Could you filter the records below and return each line that holds "توكلنا"?

-------- Material shown --------

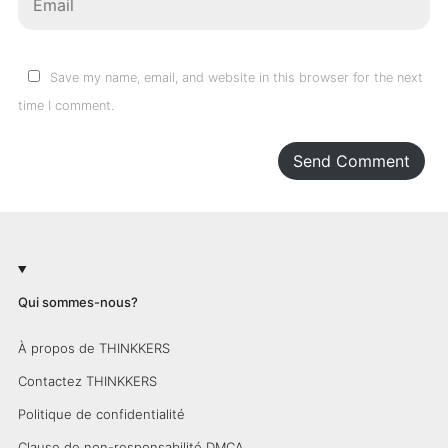
Save my name, email, and website in this browser for the next
time I comment.
Send Comment
Qui sommes-nous?
À propos de THINKKERS
Contactez THINKKERS
Politique de confidentialité
Clause de non-responsabilité DMCA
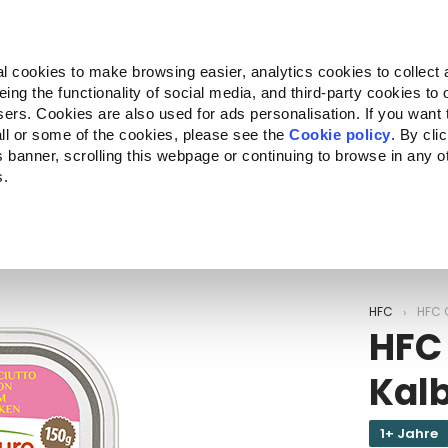
Almo Nature
Fondazione Capellino
REcommunity
l cookies to make browsing easier, analytics cookies to collect 
ng the functionality of social media, and third-party cookies to o
kte
Companion for Life
Ausschreibung
Über uns
sers. Cookies are also used for ads personalisation. If you want
ll or some of the cookies, please see the
Cookie policy
. By cli
is banner, scrolling this webpage or continuing to browse in any 
s.
c to your location.
HFC
HFC 
HFC
Kal
1+ Jahre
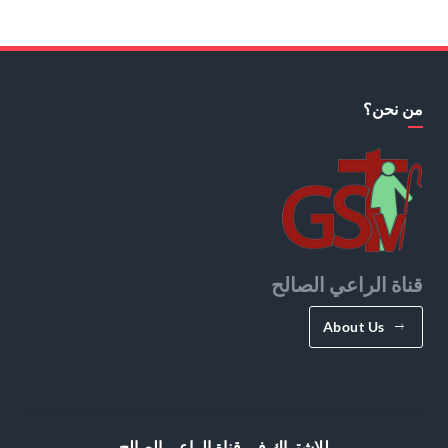
من نحن؟
قناة الراعي الصالح
About Us
للإشتراك في قناة الراعي الصالح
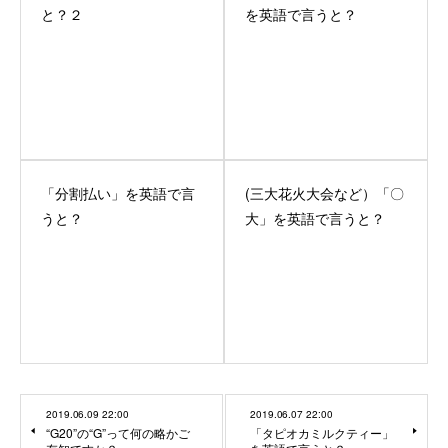
と？２
を英語で言うと？
「分割払い」を英語で言
(三大花火大会など）「〇
うと？
大」を英語で言うと？
2019.06.09 22:00
2019.06.07 22:00
“G20”の“G”って何の略かご
「タピオカミルクティー」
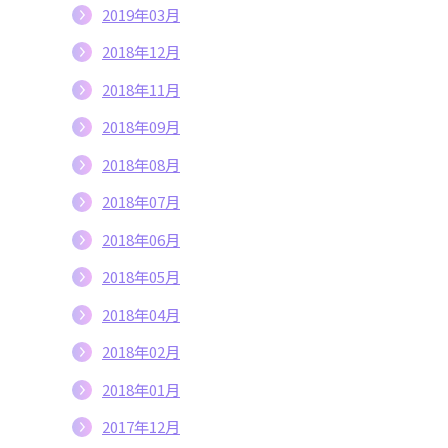
2019年03月
2018年12月
2018年11月
2018年09月
2018年08月
2018年07月
2018年06月
2018年05月
2018年04月
2018年02月
2018年01月
2017年12月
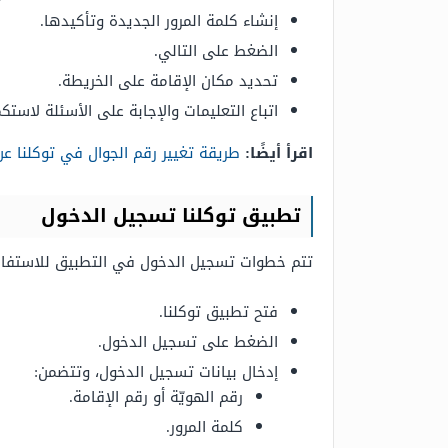
إنشاء كلمة المرور الجديدة وتأكيدها.
الضغط على التالي.
تحديد مكان الإقامة على الخريطة.
اتباع التعليمات والإجابة على الأسئلة لاستك
اقرأ أيضًا:
طريقة تغيير رقم الجوال في توكلنا ع
تطبيق توكلنا تسجيل الدخول
تتم خطوات تسجيل الدخول في التطبيق للاستفادة
فتح تطبيق توكلنا.
الضغط على تسجيل الدخول.
إدخال بيانات تسجيل الدخول، وتتضمن:
رقم الهويّة أو رقم الإقامة.
كلمة المرور.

--------

*Answer space*
طريقة تغيير رقم الجوال في توكلنا ع
تطبيق توكلنا تسجيل الدخول
فتح تطبيق توكلنا.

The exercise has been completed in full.